Sibel Ozer


TED-MDB Lexicons: Tr-EnConnLex, Pt-EnConnLex
Murathan Kurfalı | Sibel Ozer | Deniz Zeyrek | Amália Mendes
Proceedings of the First Workshop on Computational Approaches to Discourse

In this work, we present two new bilingual discourse connective lexicons, namely, for Turkish-English and European Portuguese-English created automatically using the existing discourse relation-aligned TED-MDB corpus. In their current form, the Pt-En lexicon includes 95 entries, whereas the Tr-En lexicon contains 133 entries. The lexicons constitute the first step of a larger project of developing a multilingual discourse connective lexicon.

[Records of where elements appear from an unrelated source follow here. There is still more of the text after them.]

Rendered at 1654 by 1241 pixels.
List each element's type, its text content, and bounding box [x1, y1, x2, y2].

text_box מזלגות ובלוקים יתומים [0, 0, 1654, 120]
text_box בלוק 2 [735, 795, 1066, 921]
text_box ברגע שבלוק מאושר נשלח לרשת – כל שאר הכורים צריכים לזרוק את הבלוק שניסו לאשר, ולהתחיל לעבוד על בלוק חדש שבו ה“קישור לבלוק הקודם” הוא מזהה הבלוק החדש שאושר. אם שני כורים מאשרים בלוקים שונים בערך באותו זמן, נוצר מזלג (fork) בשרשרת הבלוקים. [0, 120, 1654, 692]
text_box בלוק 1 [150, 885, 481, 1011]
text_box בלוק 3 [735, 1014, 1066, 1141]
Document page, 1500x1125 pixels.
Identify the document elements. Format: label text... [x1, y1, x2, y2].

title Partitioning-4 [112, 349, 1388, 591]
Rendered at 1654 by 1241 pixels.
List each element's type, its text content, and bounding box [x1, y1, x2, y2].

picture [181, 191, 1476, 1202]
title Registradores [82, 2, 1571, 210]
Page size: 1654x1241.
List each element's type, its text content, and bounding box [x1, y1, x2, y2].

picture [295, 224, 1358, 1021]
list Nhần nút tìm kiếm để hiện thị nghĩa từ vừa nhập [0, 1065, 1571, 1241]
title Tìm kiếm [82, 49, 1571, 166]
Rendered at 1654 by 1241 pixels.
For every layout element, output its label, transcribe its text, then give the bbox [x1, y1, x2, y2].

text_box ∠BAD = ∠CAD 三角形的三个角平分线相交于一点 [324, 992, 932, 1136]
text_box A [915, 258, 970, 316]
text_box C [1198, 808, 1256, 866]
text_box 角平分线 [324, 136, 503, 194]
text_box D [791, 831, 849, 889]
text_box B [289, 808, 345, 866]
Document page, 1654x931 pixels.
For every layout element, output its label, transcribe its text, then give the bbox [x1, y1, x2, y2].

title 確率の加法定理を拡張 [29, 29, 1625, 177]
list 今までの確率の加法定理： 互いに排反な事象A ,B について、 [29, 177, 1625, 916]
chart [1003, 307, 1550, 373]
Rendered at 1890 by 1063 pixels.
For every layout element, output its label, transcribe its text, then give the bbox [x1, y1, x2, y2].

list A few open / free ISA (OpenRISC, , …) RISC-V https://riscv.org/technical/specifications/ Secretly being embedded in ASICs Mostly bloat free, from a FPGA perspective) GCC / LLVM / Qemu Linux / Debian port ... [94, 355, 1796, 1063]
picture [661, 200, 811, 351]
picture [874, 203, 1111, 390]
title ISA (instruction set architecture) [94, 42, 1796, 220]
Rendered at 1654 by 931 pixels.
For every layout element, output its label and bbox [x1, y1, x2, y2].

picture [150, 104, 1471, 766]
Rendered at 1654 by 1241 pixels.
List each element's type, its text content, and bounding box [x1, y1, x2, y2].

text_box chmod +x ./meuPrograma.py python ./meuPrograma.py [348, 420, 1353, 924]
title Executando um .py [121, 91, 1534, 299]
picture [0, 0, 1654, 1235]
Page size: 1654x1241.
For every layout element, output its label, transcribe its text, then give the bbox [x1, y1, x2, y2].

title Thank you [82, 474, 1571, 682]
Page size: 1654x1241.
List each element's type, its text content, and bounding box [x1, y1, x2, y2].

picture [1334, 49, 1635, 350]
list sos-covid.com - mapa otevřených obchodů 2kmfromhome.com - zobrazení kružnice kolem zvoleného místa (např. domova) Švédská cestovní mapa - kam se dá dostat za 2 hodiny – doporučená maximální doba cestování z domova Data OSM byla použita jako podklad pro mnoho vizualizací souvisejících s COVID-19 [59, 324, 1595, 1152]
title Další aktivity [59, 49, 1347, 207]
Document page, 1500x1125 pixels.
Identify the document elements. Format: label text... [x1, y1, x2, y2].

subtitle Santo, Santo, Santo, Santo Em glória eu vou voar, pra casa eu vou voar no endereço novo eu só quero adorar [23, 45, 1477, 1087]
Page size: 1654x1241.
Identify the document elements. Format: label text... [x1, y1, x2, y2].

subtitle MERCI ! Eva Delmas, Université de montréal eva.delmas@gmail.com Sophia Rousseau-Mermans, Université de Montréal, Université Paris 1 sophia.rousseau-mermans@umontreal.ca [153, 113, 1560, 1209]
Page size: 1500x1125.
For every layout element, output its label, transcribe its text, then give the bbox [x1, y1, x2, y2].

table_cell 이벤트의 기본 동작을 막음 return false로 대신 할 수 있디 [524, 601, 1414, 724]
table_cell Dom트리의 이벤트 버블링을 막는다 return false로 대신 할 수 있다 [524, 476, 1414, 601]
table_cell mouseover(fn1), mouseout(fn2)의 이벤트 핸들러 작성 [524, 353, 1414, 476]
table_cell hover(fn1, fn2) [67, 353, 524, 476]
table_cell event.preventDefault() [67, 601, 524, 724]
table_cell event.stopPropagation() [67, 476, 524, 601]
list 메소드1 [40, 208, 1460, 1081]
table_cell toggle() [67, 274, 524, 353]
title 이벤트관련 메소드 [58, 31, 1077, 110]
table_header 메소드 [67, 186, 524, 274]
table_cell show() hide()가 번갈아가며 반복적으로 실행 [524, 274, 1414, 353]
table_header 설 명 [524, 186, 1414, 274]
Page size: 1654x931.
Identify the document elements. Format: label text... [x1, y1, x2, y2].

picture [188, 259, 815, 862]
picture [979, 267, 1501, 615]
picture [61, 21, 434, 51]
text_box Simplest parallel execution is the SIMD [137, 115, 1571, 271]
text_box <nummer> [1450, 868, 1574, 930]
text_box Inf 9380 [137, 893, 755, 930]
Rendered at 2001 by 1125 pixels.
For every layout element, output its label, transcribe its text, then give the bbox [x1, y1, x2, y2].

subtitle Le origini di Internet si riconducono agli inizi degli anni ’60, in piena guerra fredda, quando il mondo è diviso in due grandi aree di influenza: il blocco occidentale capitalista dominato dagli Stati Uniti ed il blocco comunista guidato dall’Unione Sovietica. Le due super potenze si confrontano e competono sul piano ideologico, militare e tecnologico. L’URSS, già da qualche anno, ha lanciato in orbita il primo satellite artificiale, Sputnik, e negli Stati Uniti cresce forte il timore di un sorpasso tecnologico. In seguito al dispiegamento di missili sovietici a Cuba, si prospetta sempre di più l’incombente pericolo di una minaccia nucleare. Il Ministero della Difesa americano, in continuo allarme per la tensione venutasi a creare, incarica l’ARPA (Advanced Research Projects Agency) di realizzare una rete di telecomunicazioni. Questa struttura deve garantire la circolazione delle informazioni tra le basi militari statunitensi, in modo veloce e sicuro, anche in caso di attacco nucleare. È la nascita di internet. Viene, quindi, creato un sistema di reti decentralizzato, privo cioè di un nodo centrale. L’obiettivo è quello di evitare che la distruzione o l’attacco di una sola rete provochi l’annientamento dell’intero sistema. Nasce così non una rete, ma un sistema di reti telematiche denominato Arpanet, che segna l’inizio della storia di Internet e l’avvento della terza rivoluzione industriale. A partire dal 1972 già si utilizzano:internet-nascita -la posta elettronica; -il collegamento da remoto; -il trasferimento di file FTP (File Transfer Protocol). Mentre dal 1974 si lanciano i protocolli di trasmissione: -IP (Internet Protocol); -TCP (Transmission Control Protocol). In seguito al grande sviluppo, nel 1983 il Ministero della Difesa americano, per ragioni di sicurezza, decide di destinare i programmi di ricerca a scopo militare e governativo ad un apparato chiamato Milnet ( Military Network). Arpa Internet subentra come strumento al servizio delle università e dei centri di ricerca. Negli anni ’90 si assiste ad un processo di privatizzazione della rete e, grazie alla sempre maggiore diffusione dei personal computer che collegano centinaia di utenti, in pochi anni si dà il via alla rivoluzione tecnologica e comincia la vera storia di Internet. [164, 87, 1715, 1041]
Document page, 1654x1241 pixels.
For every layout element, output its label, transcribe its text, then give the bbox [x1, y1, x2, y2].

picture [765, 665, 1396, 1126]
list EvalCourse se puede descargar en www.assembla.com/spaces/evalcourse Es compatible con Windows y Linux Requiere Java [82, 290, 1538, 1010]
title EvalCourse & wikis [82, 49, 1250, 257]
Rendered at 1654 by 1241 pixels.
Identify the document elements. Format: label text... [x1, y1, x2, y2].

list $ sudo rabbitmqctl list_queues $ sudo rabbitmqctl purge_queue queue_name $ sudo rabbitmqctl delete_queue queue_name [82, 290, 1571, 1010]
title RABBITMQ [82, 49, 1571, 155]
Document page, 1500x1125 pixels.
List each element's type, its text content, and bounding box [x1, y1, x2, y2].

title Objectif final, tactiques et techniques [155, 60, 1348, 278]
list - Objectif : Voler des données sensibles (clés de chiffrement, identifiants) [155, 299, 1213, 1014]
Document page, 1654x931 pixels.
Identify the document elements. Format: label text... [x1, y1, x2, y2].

An automatic discourse relation alignment experiment on TED-MDB
Sibel Ozer | Deniz Zeyrek
Proceedings of the 2019 Workshop on Widening NLP

This paper describes an automatic discourse relation alignment experiment as an empirical justification of the planned annotation projection approach to enlarge the 3600-word multilingual corpus of TED Multilingual Discourse Bank (TED-MDB). The experiment is carried out on a single language pair (English-Turkish) included in TED-MDB. The paper first describes the creation of a large corpus of English-Turkish bi-sentences, then it presents a sense-based experiment that automatically aligns the relations in the English sentences of TED-MDB with the Turkish sentences. The results are very close to the results obtained from an earlier semi-automatic post-annotation alignment experiment validated by human annotators and are encouraging for future annotation projection tasks.